## Data extract
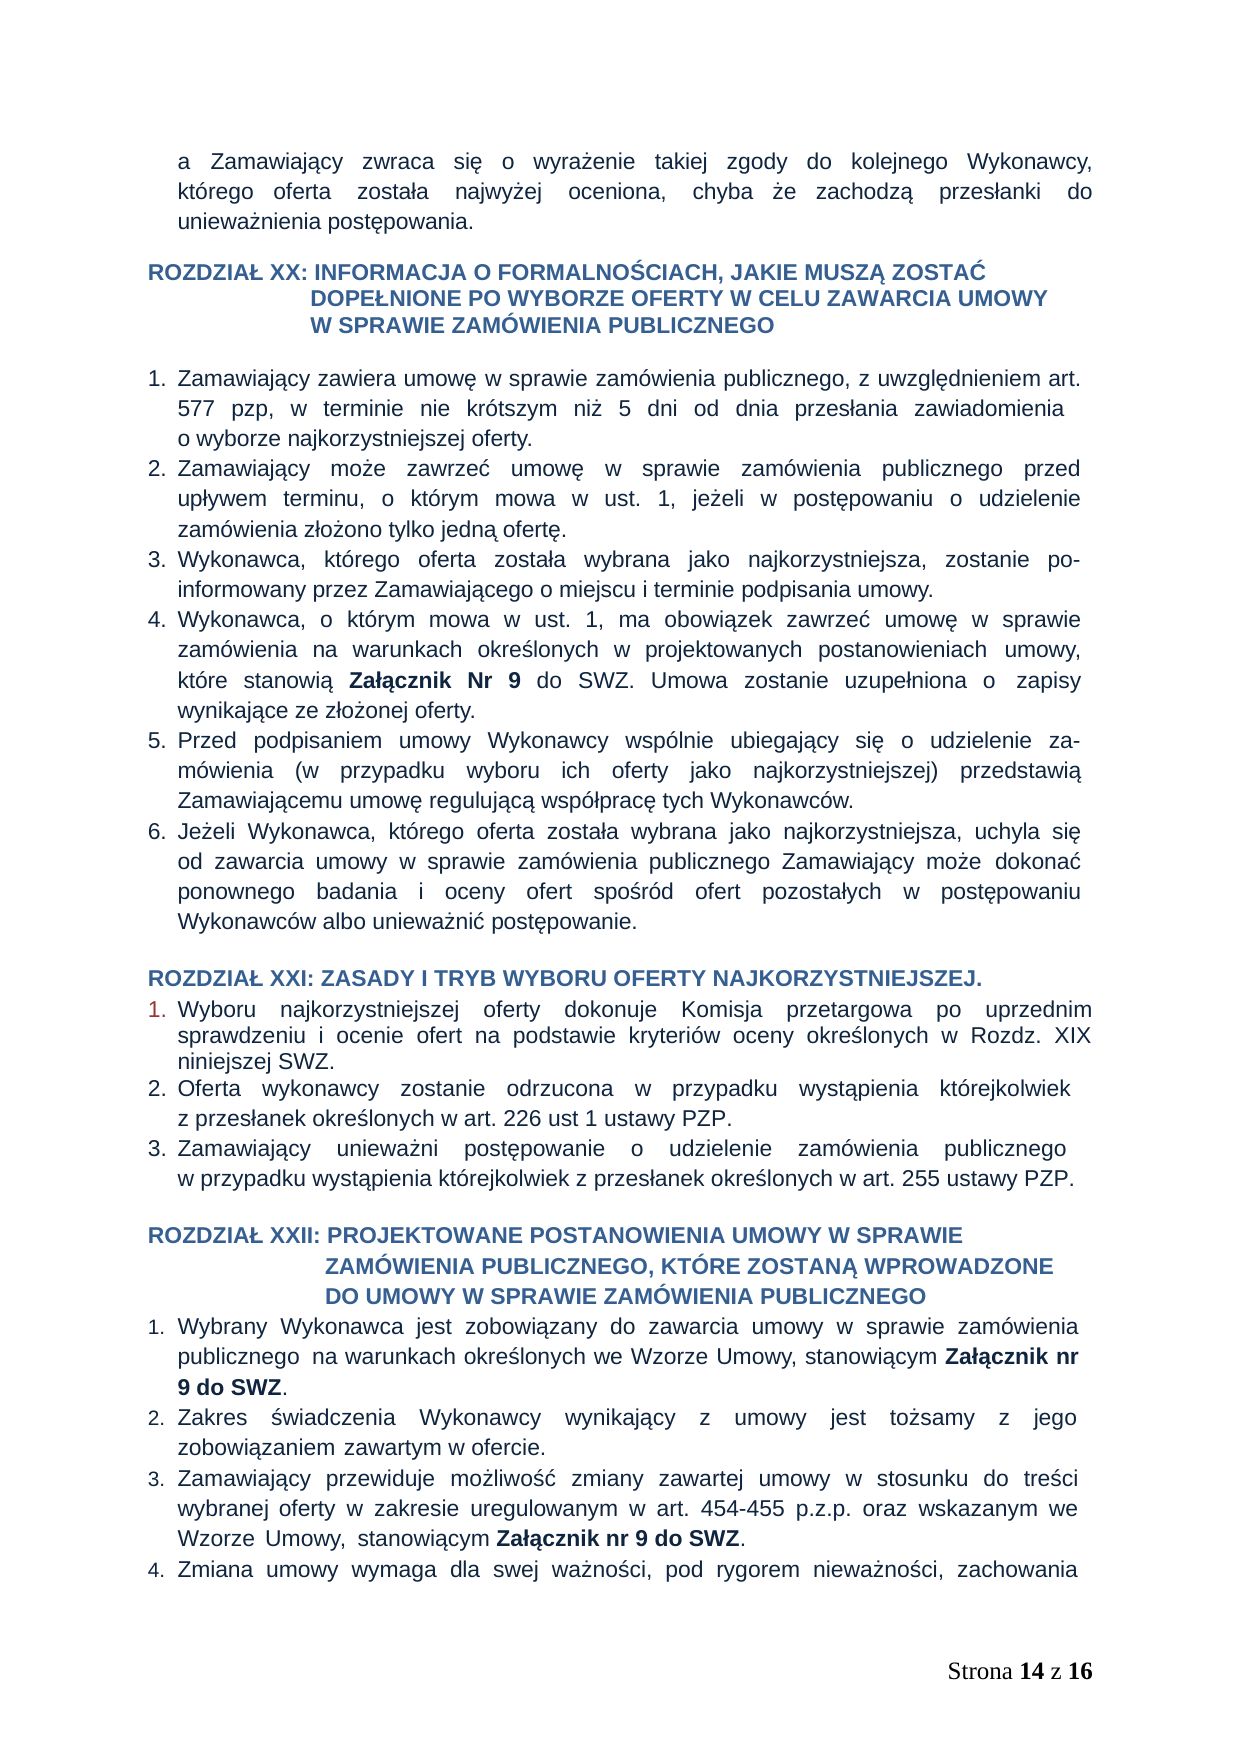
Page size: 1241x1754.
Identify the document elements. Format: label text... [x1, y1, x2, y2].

...

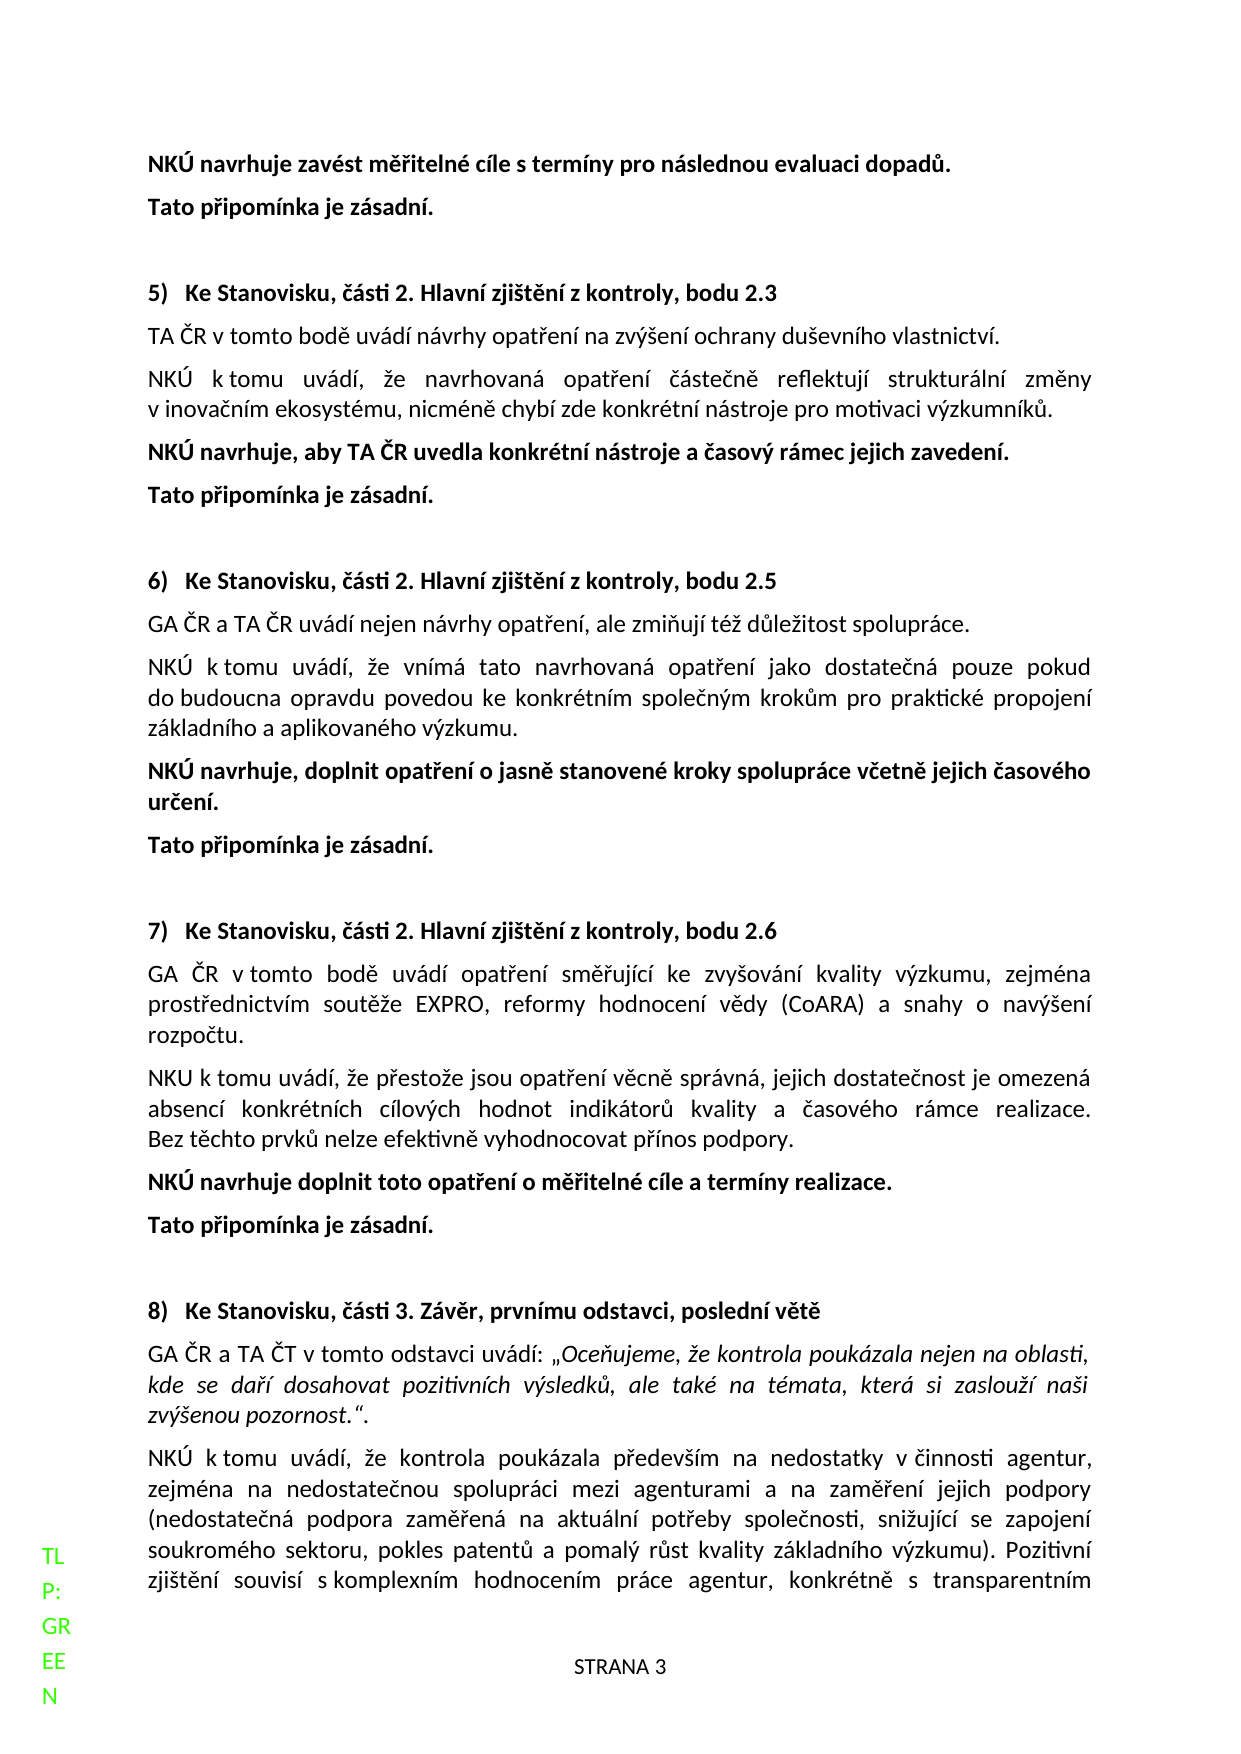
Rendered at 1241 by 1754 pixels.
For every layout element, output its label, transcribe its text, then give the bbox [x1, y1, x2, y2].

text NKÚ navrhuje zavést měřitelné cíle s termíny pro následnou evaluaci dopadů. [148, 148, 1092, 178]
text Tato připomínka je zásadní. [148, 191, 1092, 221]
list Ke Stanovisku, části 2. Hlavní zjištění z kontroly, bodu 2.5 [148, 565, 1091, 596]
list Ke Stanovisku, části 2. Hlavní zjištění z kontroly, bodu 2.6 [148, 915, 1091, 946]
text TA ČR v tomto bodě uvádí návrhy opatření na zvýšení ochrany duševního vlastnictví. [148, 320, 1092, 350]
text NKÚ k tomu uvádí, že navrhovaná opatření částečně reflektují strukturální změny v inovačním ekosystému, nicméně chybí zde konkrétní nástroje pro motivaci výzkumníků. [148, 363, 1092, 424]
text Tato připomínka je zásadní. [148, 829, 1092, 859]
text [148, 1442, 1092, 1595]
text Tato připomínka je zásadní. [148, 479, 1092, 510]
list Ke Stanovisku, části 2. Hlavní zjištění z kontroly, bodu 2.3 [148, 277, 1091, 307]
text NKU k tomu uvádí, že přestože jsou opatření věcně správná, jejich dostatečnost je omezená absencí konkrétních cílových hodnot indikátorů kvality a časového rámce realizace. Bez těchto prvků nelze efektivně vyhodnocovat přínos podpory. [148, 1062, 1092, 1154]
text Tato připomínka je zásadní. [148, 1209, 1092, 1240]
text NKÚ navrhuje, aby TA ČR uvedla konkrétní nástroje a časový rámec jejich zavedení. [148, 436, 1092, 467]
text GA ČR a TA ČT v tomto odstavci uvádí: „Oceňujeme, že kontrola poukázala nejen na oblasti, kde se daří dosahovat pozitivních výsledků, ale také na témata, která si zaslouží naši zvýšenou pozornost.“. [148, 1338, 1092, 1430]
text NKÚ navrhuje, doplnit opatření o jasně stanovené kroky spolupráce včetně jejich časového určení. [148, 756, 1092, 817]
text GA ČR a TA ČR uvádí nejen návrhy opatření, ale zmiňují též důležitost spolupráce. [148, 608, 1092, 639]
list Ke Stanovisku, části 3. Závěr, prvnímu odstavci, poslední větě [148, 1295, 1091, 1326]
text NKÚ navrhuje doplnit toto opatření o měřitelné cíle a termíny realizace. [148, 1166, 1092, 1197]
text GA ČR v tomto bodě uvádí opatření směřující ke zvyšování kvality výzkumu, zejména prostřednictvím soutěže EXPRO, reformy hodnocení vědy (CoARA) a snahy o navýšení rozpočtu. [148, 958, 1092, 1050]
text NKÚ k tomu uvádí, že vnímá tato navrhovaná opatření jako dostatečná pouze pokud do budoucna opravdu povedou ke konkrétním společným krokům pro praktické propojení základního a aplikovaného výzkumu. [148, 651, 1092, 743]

==

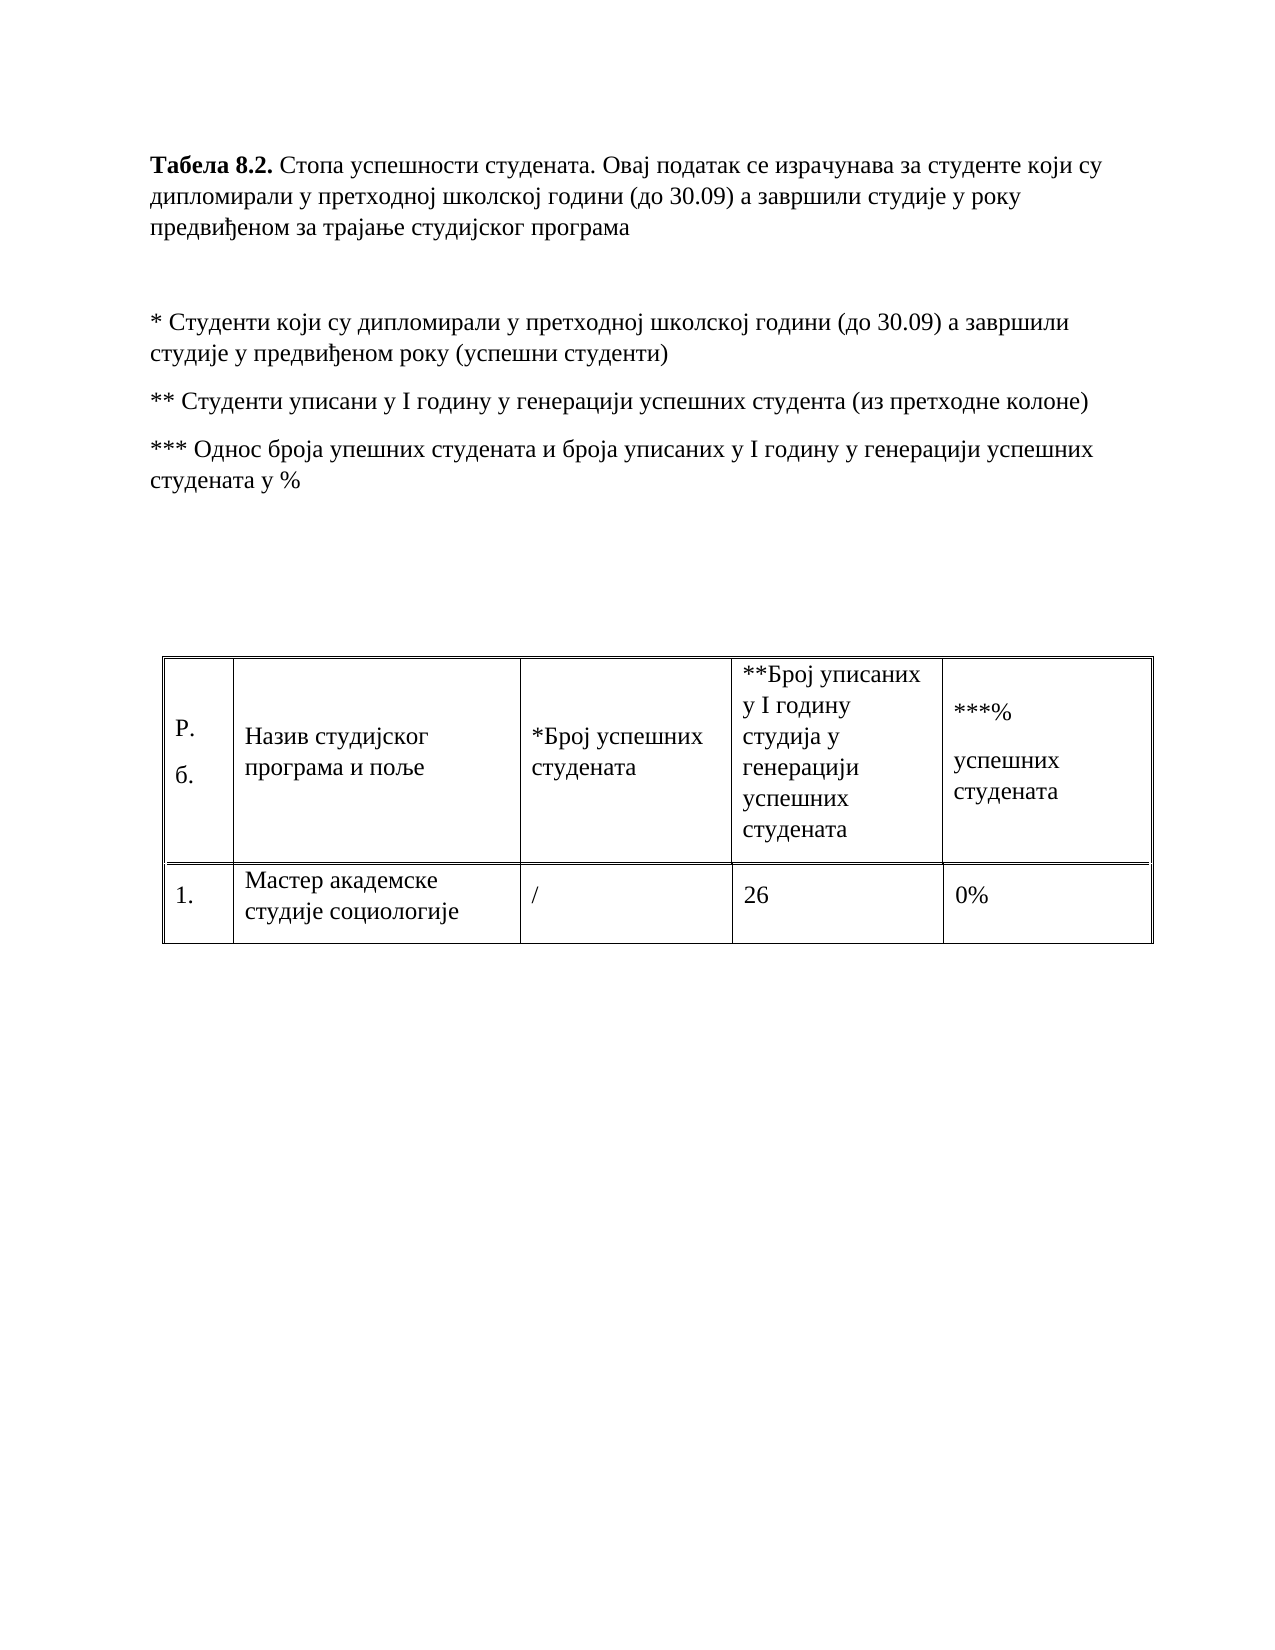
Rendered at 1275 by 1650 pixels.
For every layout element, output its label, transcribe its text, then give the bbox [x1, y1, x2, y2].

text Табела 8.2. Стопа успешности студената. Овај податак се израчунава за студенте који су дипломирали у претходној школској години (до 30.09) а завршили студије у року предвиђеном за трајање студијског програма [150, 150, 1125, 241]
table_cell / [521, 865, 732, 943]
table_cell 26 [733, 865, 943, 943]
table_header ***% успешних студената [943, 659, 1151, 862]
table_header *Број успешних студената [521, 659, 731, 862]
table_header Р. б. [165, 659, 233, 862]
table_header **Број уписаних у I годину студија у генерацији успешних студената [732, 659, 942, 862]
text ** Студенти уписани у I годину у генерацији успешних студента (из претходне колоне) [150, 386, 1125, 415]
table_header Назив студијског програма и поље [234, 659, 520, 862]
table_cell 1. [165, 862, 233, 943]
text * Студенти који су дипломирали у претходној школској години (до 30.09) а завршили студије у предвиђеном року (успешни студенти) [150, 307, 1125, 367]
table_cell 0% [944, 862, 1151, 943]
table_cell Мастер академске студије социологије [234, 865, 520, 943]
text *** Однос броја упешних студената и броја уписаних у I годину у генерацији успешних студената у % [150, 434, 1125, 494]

## What is expected
Please, from the entries above, set down exactly the lines from the one containing "Page size: 1241x1754." through the one containing "Identify the document", and only those.

## Written solution
Page size: 1241x1754.
Identify the document elements. Format: label text... [x1, y1, x2, y2].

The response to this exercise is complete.